Analysis of Anakinra Therapy for the Deficiency of Interleukin-1 Receptor Antagonist through Clinical Evidence

doi:10.3390/jcm13041026

Review

. 2024 Feb 10;13(4):1026.

doi: 10.3390/jcm13041026.

Analysis of Anakinra Therapy for the Deficiency of Interleukin-1 Receptor Antagonist through Clinical Evidence

Kathryn Pillai¹, Joshua Pillai², Jun Ling¹

Affiliations

¹ Department of Medical Education, School of Medicine, California University of Science and Medicine, 1501 Violet St, Colton, CA 92324, USA.
² Department of Biological Sciences, Irvine Virtual Academy Secondary, 3387 Barranca Pkwy, Irvine, CA 92606, USA.

PMID: 38398338
PMCID: PMC10888712
DOI: 10.3390/jcm13041026

Review

Analysis of Anakinra Therapy for the Deficiency of Interleukin-1 Receptor Antagonist through Clinical Evidence

Kathryn Pillai et al. J Clin Med. 2024.

. 2024 Feb 10;13(4):1026.

doi: 10.3390/jcm13041026.

Authors

Kathryn Pillai¹, Joshua Pillai², Jun Ling¹

Affiliations

¹ Department of Medical Education, School of Medicine, California University of Science and Medicine, 1501 Violet St, Colton, CA 92324, USA.
² Department of Biological Sciences, Irvine Virtual Academy Secondary, 3387 Barranca Pkwy, Irvine, CA 92606, USA.

PMID: 38398338
PMCID: PMC10888712
DOI: 10.3390/jcm13041026

Abstract

Background: Deficiency of interleukin-1 receptor antagonist (DIRA) is a rare life-threatening autosomal recessive autoinflammatory disease with symptoms including but not limited to osteomyelitis, periostitis, and systemic inflammation. DIRA is developed from the loss-of-function biallelic mutations of the IL1RN gene that encodes IL-1 receptor antagonist (IL-1RA), leading to the unchecked pro-inflammatory signaling and subsequent systemic inflammation. Thus, anakinra as the recombinant IL-1RA has become the primary drug to treat DIRA. Although anakinra has been effective for the complete remission of DIRA, it has also shown various side effects. To confirm the efficacy and safety issues associated with DIRA treatment, we conducted a literature review and secondary data analysis to enhance our understanding on this important topic.

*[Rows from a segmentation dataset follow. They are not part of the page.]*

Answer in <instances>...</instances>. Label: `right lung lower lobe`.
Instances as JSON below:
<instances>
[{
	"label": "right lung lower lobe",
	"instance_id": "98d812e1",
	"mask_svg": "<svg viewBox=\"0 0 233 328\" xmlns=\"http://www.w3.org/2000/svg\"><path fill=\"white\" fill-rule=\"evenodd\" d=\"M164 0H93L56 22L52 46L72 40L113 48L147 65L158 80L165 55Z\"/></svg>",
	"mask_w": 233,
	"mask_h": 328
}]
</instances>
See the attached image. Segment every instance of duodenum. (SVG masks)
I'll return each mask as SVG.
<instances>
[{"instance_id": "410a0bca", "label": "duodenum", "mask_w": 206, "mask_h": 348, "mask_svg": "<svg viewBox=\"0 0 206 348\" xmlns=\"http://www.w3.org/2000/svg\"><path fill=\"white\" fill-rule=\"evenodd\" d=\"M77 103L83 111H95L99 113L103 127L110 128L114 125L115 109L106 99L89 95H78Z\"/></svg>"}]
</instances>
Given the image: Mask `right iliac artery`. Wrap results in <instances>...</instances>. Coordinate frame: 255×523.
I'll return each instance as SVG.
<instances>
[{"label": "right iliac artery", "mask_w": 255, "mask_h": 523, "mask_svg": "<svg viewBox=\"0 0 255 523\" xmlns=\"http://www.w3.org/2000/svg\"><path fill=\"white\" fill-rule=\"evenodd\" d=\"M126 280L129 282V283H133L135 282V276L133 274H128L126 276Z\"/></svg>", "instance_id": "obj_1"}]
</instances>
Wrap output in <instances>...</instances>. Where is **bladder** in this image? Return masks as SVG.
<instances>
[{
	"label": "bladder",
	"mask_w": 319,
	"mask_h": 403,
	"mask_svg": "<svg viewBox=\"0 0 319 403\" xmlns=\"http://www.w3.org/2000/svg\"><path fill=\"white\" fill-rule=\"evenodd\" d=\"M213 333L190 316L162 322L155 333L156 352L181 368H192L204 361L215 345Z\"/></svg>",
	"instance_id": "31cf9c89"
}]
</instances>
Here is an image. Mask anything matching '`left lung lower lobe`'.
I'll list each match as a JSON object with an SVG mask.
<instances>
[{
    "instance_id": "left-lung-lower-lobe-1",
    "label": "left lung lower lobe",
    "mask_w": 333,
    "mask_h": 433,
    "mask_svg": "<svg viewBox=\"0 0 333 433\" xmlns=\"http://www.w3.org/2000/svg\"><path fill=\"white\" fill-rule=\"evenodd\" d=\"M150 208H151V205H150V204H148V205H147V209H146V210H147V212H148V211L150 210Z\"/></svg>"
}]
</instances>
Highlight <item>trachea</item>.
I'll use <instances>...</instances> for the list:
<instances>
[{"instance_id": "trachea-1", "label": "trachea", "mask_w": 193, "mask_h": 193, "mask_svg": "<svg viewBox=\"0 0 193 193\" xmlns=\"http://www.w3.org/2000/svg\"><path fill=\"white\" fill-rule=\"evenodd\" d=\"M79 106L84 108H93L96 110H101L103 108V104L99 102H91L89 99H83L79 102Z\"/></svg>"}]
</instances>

Methods: Through comprehensive literature search, we have identified 15 papers with 25 patients studied. The demographic, clinical, and genetic data were extracted, followed by statistical analysis to support the physiological mechanisms of anakinra treatment.

Results: Through the literature review and data analysis, it was found that 88% of patients had complete clinical remission of DIRA upon continual treatment with anakinra; patients had a mean improvement of Hemoglobin (+3.18 g/dL), Erythrocyte Sedimentation Rate (-53.4 mm/h), and C-reactive Protein (-135.45 mg/L) levels, suggesting that the improvement of hematopoietic function and inflammation is a mechanism for anakinra treatment. Various genetic variants were also identified from the patient data that cause the loss of function of IL-1RA, providing real patient genomic data to support the anakinra treatment.

Conclusions: Considering the inconsistency and certain variations from clinical research influenced by specific conditions, this review along with the data analysis confirms the efficacy and safety of anakinra treatment for DIRA.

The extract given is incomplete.